Frequentare le aule di giustizia e la Pubblica Amministrazione italiana in generale è un modo per considerare l’inferno dantesco un luogo di svago e per comprendere quanto sia radicata l’atavica incapacità della PA – e degli Uffici Giudiziari in particolare – di essere al passo con i tempi nell’adozione delle nuove tecnologie.
Nella maggior parte dei casi la posta elettronica viene utilizzata solo se una legge lo prevede espressamente e c’è il caparbio rifiuto di adottarla negli adempimenti informali che potrebbero invece ridurre di molto il carico dell’ufficio ed il lavoro degli addetti e degli operatori esterni, senza contare gli effetti positivi su inquinamento e traffico.
La maggior parte delle Cancellerie, ad esempio, non utilizza la posta elettronica per la trasmissione delle copie degli atti richiesti dagli interessati o per l’invio degli avvisi che consentirebbero ad Avvocati, Consulenti Tecnici, Testimoni e Forze dell’Ordine di evitare di recarsi in udienza quando sono disposti rinvii d’ufficio.

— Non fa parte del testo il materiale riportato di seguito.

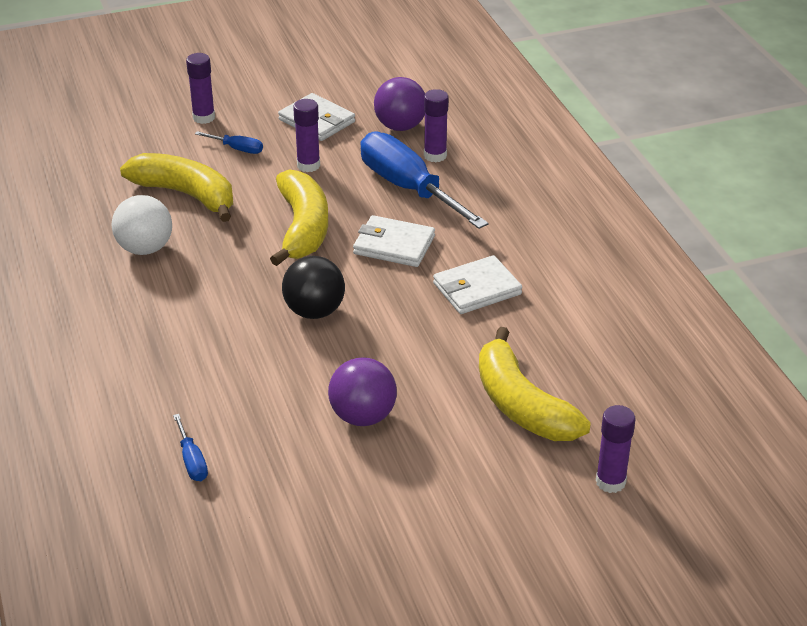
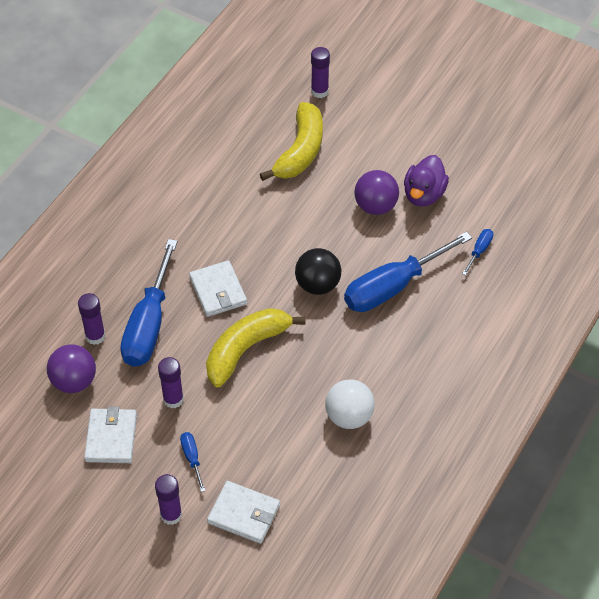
camera: 130 degrees left, 15 degrees up
(186, 194) = (273, 443): yellow banana -> none
(240, 362) = (393, 286): none -> blue screwdriver
(329, 468) = (424, 194): none -> purple duck
(477, 289) = (222, 225): white wallet -> white wallet (244, 514)

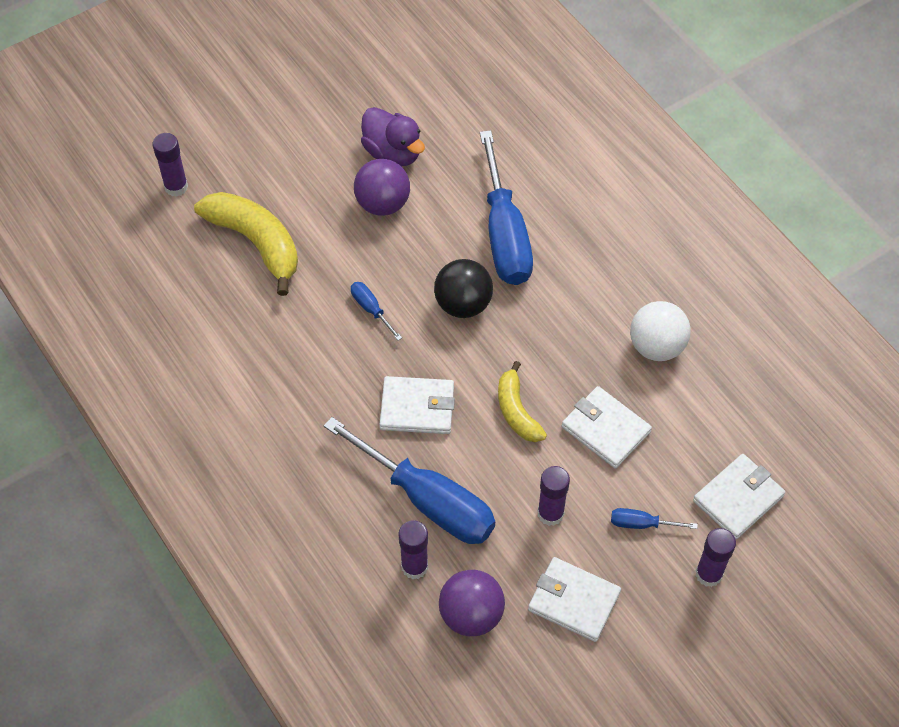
camera: 65 degrees left, 5 degrees up
(246, 349) = (517, 411): yellow banana -> yellow banana, size x0.60
(259, 409) = (605, 429): none -> white wallet
(479, 251) = (499, 137): blue screwdriver -> blue screwdriver (371, 309)

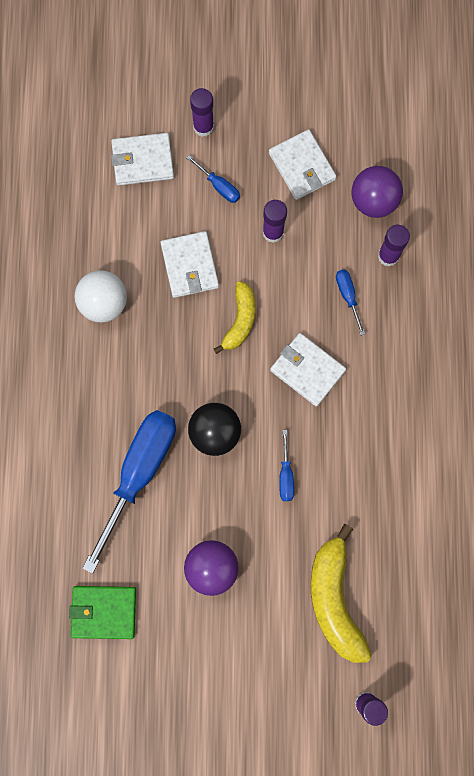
camera: 145 degrees left, 20 degrees up
(393, 153) = (169, 614): purple duck -> none
(427, 500) = (348, 296): blue screwdriver -> blue screwdriver, size x0.42
(448, 124) = (104, 612): none -> green wallet

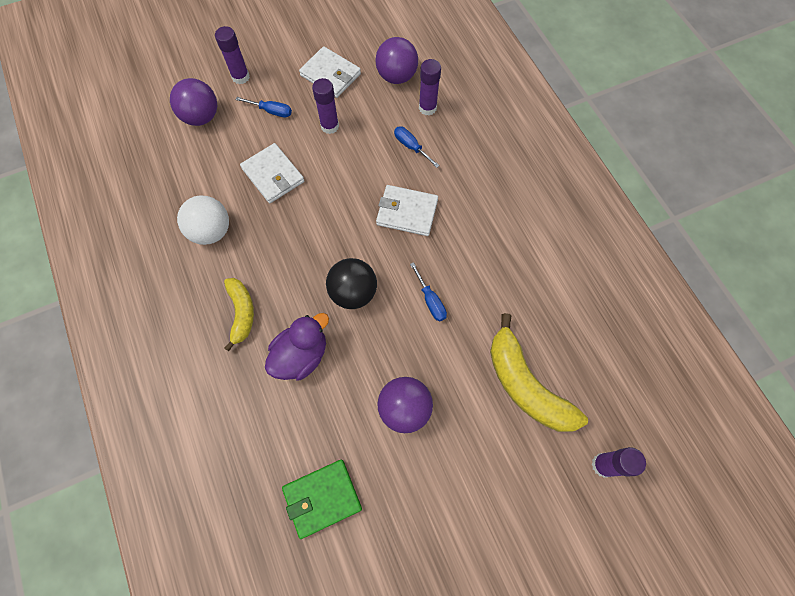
camera: 25 degrees left, 10 degrees down
(139, 473) = (301, 355): blue screwdriver -> purple duck
(143, 161) = (201, 117): white wallet -> purple ball
(240, 320) = (333, 198): yellow banana -> yellow banana (241, 313)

Difficile anche interloquire con tale mezzo di comunicazione con la maggior parte degli uffici per la formulazione di istanze e richieste poichè, nonostante la posta certificata e la firma digitale, ci si ostina a ritenere affidabile solo il deposito del cartaceo o l’invio tramite fax. Non è un problema normativo (perchè le disposizioni che prevedono il deposito ben possono essere interpretate, senza alcuno sforzo, per intendere tale anche quello che avviene presso la mailbox) ma di elasticità mentale, dato che un documento depositato tramite PEC e validato con firma digitale dovrebbe essere quantomeno equivalente al deposito di un documento cartaceo sottoscritto con firma autografa.
Inutile cercare di far capire, ad esempio, che oggi è più facile falsificare la provenienza di un fax o la firma su un documento che un file sottoscritto con firma digitale e spedito da un indirizzo certificato. Così come è inutile cercare di far comprendere che con le nuove tecnologie è più semplice e celere eseguire i controlli.
Risulta utopistico chiedere di effettuare i pagamenti di marche e contributi tramite POS, che però sono obbligatori per le aziende e per i professionisti.
Le Amministrazioni preferiscono generare un inutile movimento di persone, mezzi e documentazione che, al contrario, sarebbe facilissimo evitare semplicemente collegando un POS alla linea telefonica dell’ufficio competente ad erogare il servizio o, ancora meglio, attivando sul sito istituzionale un modulo per la richiesta on line e il relativo gateway di pagamento.
Troppo semplice e troppo rispettoso del lavoro degli altri consentire la richiesta di un documento da remoto ed inviarlo tramite posta elettronica, dopo aver acquisito il relativo pagamento tramite carta di credito, accertando l’identità del richiedente tramite carta nazionale dei servizi o l’ormai ineludibile sistema pubblico di identità digitale (SPID). Troppi risparmi in termini di costi sociali, di inquinamento, di traffico, di produttività ed efficienza.
L’importante è che questi adempimenti e strumenti riguardino il cittadino quando deve subirli. Che possano essere utilizzati per agevolarlo, è vietato anche ipotizzarlo.
Siamo destinati a soccombere davanti all’elefantiaca burocrazia che attanaglia la nostra pubblica amministrazione e non è un problema di cambio generazionale ma di italianità. Siamo talmente abituati a questo delirio quotidiano da stupirci quando nei Paesi stranieri le cose funzionano e non riusciamo a capire il perché.